Several years back, I wrote a series of blog posts about probability monads inspired by this quote:

A very senior Microsoft developer who moved to Google told me that Google works and thinks at a higher level of abstraction than Microsoft. "Google uses Bayesian filtering the way Microsoft uses the if statement," he said. -Joel Spolsky

My goal was to make it easier to reason about evidence by combining Bayes' Rule and probability monads:

fluStatusGivenPositiveTest = do
  fluStatus  <- percentWithFlu 10
  testResult <- if fluStatus == Flu
                  then percentPositive 70
                  else percentPositive 10
  guard (testResult == Pos)
  return fluStatus

-- This function will return a probability distribution of
-- 44% Flu and 56% Healthy.

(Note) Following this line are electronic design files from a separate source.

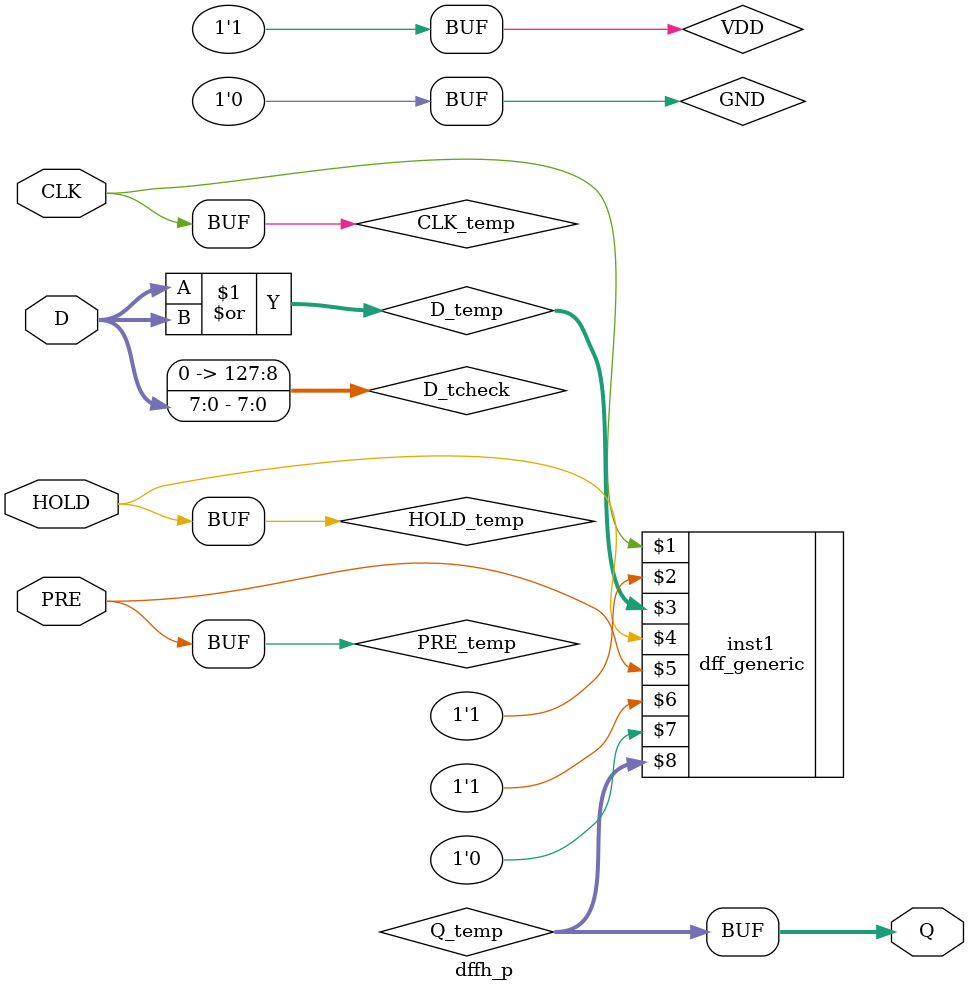
<source format=v>
module dffh_p(CLK,D,HOLD,PRE,Q);
  parameter N = 8;
  parameter DPFLAG = 1;
  parameter GROUP = "dpath1";
  parameter
        d_CLK_r = 0,
        d_CLK_f = 0,
        d_D = 0,
        d_HOLD_r = 0,
        d_HOLD_f = 0,
        d_PRE_r = 0,
        d_PRE_f = 0,
        d_Q = 1;
  input  CLK;
  input [(N - 1):0] D;
  input  HOLD;
  input  PRE;
  output [(N - 1):0] Q;
  wire  CLK_temp;
  wire [(N - 1):0] D_temp;
  wire  HOLD_temp;
  wire  PRE_temp;
  wire [(N - 1):0] Q_temp;
  supply0  GND;
  supply1  VDD;
  assign #(d_CLK_r,d_CLK_f) CLK_temp = CLK;
  assign #(d_D) D_temp = D|D;
  assign #(d_HOLD_r,d_HOLD_f) HOLD_temp = HOLD;
  assign #(d_PRE_r,d_PRE_f) PRE_temp = PRE;
  assign #(d_Q) Q = Q_temp;
  dff_generic #(N) inst1 (CLK_temp,VDD,D_temp,HOLD_temp,PRE_temp,VDD,GND,Q_temp);
  wire [127:0] D_tcheck = D;
  specify
    specparam
      t_hold_D = 0,
      t_setup_D = 0,
      t_hold_HOLD = 0,
      t_setup_HOLD = 0,
      t_width_PRE = 0;
    $hold(posedge CLK , D_tcheck , t_hold_D);
    $setup(D_tcheck , posedge CLK , t_setup_D);
    $hold(posedge CLK , HOLD , t_hold_HOLD);
    $setup(HOLD , posedge CLK , t_setup_HOLD);
    $width(negedge PRE , t_width_PRE);
  endspecify
endmodule

</source>
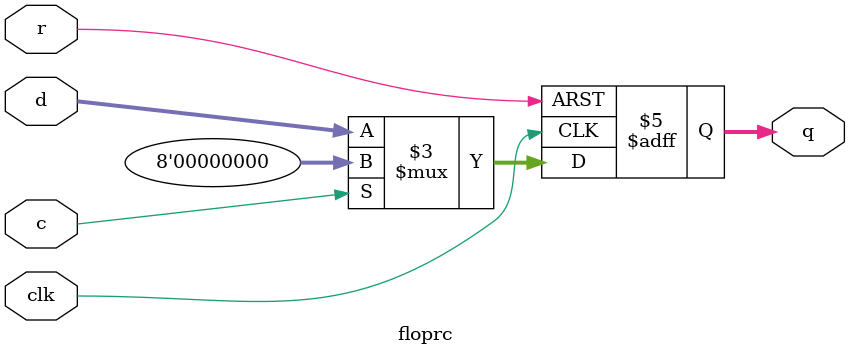
<source format=sv>
module floprc #(parameter WIDTH = 8) 
 (input logic clk, r, c, 
 input logic [WIDTH-1:0] d, 
 output logic [WIDTH-1:0] q); 
 always_ff @(posedge clk, posedge r) 
 if (r) q <= 0; 
 else 
 if (c) q <= 0; 
 else q <= d; 
endmodule

</source>
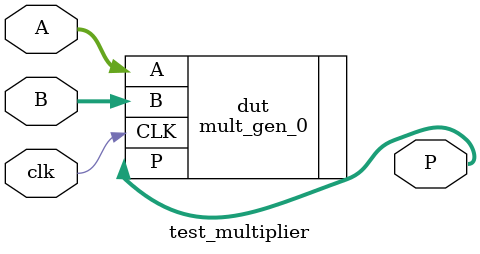
<source format=v>
`timescale 1ns / 1ps

module test_multiplier(
    input clk,
    input [31:0] A,
    input [31:0] B,
    output [31:0] P
    );
    
mult_gen_0 dut (
  .CLK(clk),  // input wire CLK
  .A(A),      // input wire [31 : 0] A
  .B(B),      // input wire [31 : 0] B
  .P(P)      // output wire [31 : 0] P
);


endmodule

</source>
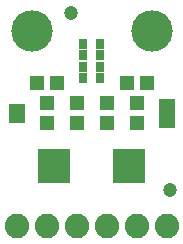
<source format=gbr>
G04 EAGLE Gerber RS-274X export*
G75*
%MOMM*%
%FSLAX34Y34*%
%LPD*%
%INSoldermask Top*%
%IPPOS*%
%AMOC8*
5,1,8,0,0,1.08239X$1,22.5*%
G01*
%ADD10R,0.803200X0.923200*%
%ADD11C,2.082800*%
%ADD12R,1.303200X1.203200*%
%ADD13R,1.203200X1.303200*%
%ADD14R,1.473200X0.838200*%
%ADD15C,1.203200*%
%ADD16C,3.505200*%
%ADD17R,2.753200X2.903200*%


D10*
X83200Y166950D03*
X83200Y157250D03*
X83200Y147550D03*
X83200Y137850D03*
X69200Y137850D03*
X69200Y147550D03*
X69200Y157250D03*
X69200Y166950D03*
D11*
X12700Y12700D03*
X38100Y12700D03*
X63500Y12700D03*
X88900Y12700D03*
X114300Y12700D03*
X139700Y12700D03*
D12*
X105800Y133350D03*
X122800Y133350D03*
D13*
X88900Y116450D03*
X88900Y99450D03*
D14*
X139700Y116078D03*
X139700Y107950D03*
X139700Y99822D03*
D13*
X63500Y116450D03*
X63500Y99450D03*
D12*
X29600Y133350D03*
X46600Y133350D03*
D15*
X142240Y43180D03*
X58420Y193040D03*
D16*
X25400Y177800D03*
X127000Y177800D03*
D13*
X38100Y99450D03*
X38100Y116450D03*
X114300Y99450D03*
X114300Y116450D03*
D14*
X12700Y103831D03*
X12700Y112069D03*
D17*
X107900Y63500D03*
X44500Y63500D03*
M02*

</source>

Because only a small portion of
-- the population is actually infected, the false positives
-- actually outnumber the true ones.

You can find the original series of blog posts here:

  1. Refactoring probability distributions, part 1: PerhapsT
  2. Refactoring probability distributions, part 2: Random sampling
  3. Bayes' rule in Haskell, or why drug tests don't work
  4. Smart classification using Bayesian monads in Haskell
  5. Robot localization using a particle system monad

I then turned these into a paper: Build your own probability monads.

The source code is now available on GitHub. Be warned: This probably won't run on modern Haskell without some tweaking, but patches are welcome.